──────── SELECTED EXTRACT ────────

Magnetic Resonance Enhancement Patterns at the Different Ages of Symptomatic Osteoporotic Vertebral Compression Fractures

Affiliations
  • 1Department of Radiology, Seoul National University Bundang Hospital, Seongnam, Korea. joonwoo2@gmail.com

Abstract

PURPOSE
To investigate the magnetic resonance (MR) enhancement patterns of symptomatic osteoporotic vertebral compression fracture (VCF) according to the fracture age, based on the successful single-level percutaneous vertebroplasty (PVP) cases.
MATERIALS AND METHODS
The study included 135 patients who underwent contrast-enhanced MR imaging and successful PVP from 2005 to 2010 due to a single-level osteoporotic VCF. Two radiologists blinded to the fracture age evaluated the MR enhancement patterns in consensus. The MR enhancement patterns were classified according to the enhancing proportion to the vertebral height and the presence or extent of a non-enhancing cleft within the enhancing area on sagittal plane. The Fisher' exact test, Kruskal-Wallis test and Mann-Whitney U test were performed to assess the differences in the MR enhancement patterns according to the fracture age.
RESULTS
Symptomatic VCFs show variable MR enhancement patterns in all fracture ages. A diffuse enhancing area can be seen in not only the hyperacute and acute VCFs but also the chronic symptomatic VCFs. Symptomatic VCFs having a segmental enhancing area were all included in the hyperacute or acute stage. Most symptomatic osteoporotic VCFs had a non-enhancing cleft in the enhanced vertebral body (128/135, 94.8%). There was no statistical difference of the enhancement pattern according to the fracture age.
CONCLUSION
Symptomatic VCFs show variable MR enhancement patterns in all fracture ages. The most common pattern is a non-enhancing cleft within a diffuse enhanced vertebra.


MeSH Terms

Consensus
Fractures, Compression
Humans
Magnetic Resonance Imaging
Magnetic Resonance Spectroscopy
Magnetics
Magnets
Osteoporosis
Spinal Fractures
Spine
Vertebroplasty

Figure

  • Fig. 1 Schematic diagrams and examples of magnetic resonance enhancement patterns. Pattern A shows a large non-enhancing cleft within diffuse enhancing area. Pattern B shows a linear or band-like non-enhancing cleft within diffuse enhancing area. Pattern C shows the absence of or a punctate non-enhancing cleft within diffuse enhancing area. Pattern D shows a linear or band-like non-enhancing cleft within segmental enhancing area. Pattern E shows the absence of non-enhancing cleft within segmental enhancing area.

──────── EXTRACTED DATA ────────

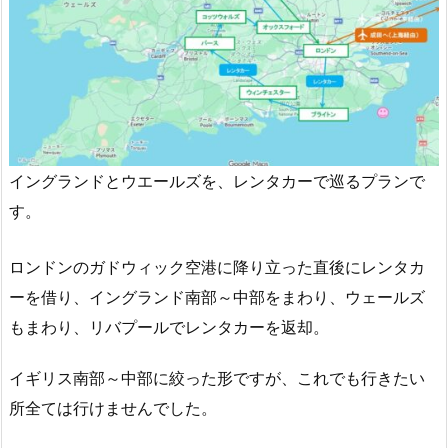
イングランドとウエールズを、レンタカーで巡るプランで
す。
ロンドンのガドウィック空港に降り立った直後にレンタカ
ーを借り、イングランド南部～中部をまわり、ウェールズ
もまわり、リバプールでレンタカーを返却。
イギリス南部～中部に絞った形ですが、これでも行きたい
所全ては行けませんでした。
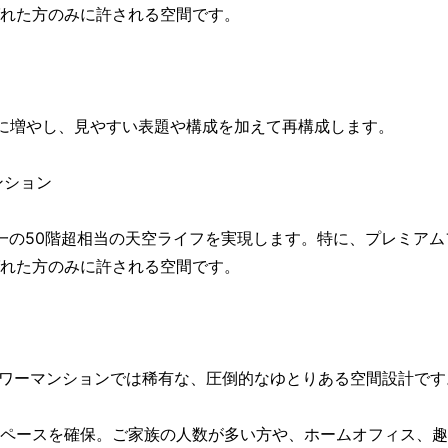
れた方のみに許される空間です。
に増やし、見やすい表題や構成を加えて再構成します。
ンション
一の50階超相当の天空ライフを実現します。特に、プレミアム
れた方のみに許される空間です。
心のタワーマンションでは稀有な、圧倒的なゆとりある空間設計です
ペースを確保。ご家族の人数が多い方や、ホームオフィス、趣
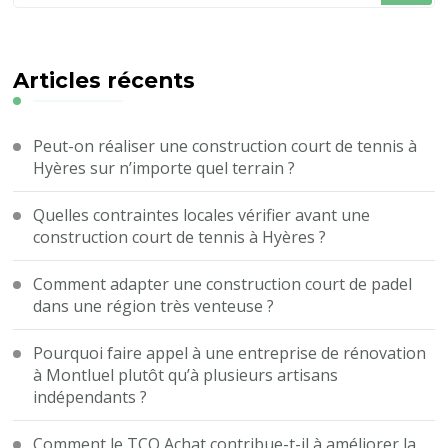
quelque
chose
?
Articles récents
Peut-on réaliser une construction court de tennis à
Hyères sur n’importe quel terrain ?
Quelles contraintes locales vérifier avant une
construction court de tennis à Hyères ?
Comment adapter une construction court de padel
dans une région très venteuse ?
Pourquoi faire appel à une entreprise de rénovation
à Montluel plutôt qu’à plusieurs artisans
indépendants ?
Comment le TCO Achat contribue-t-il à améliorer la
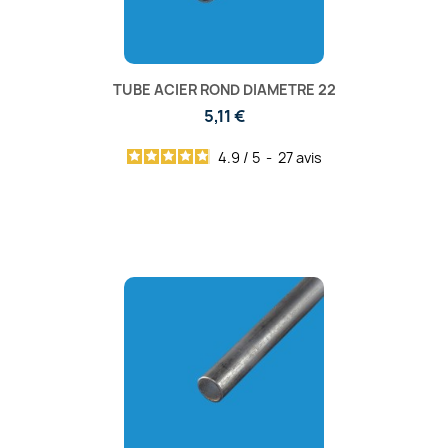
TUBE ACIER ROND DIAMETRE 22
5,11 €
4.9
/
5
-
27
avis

────────

Pick up the text on MR enhancement patterns of osteoporotic vertebral compression fractures after its last sentence and continue it.

SOLVED EXERCISE:
  • Fig. 2 Imaging in a 73-year woman with chronic symptomatic osteoporotic compression fracture. A. Lateral radiography obtained 3 month after trauma shows anterosuperior compression fracture of L1 vertebra. B. T2-weighted image obtained 7 month after lateral radiography (A) due to continuous back pain shows hypointense signal alteration in fractured L1 vertebral body. C. Contrast-enhanced fat-suppressed T1-weighted image shows non-enhancing cleft within diffuse enhanced L1 vertebra (Pattern B). D. After percutaneous vertebroplasty, chronic back pain of the patient was markedly improved.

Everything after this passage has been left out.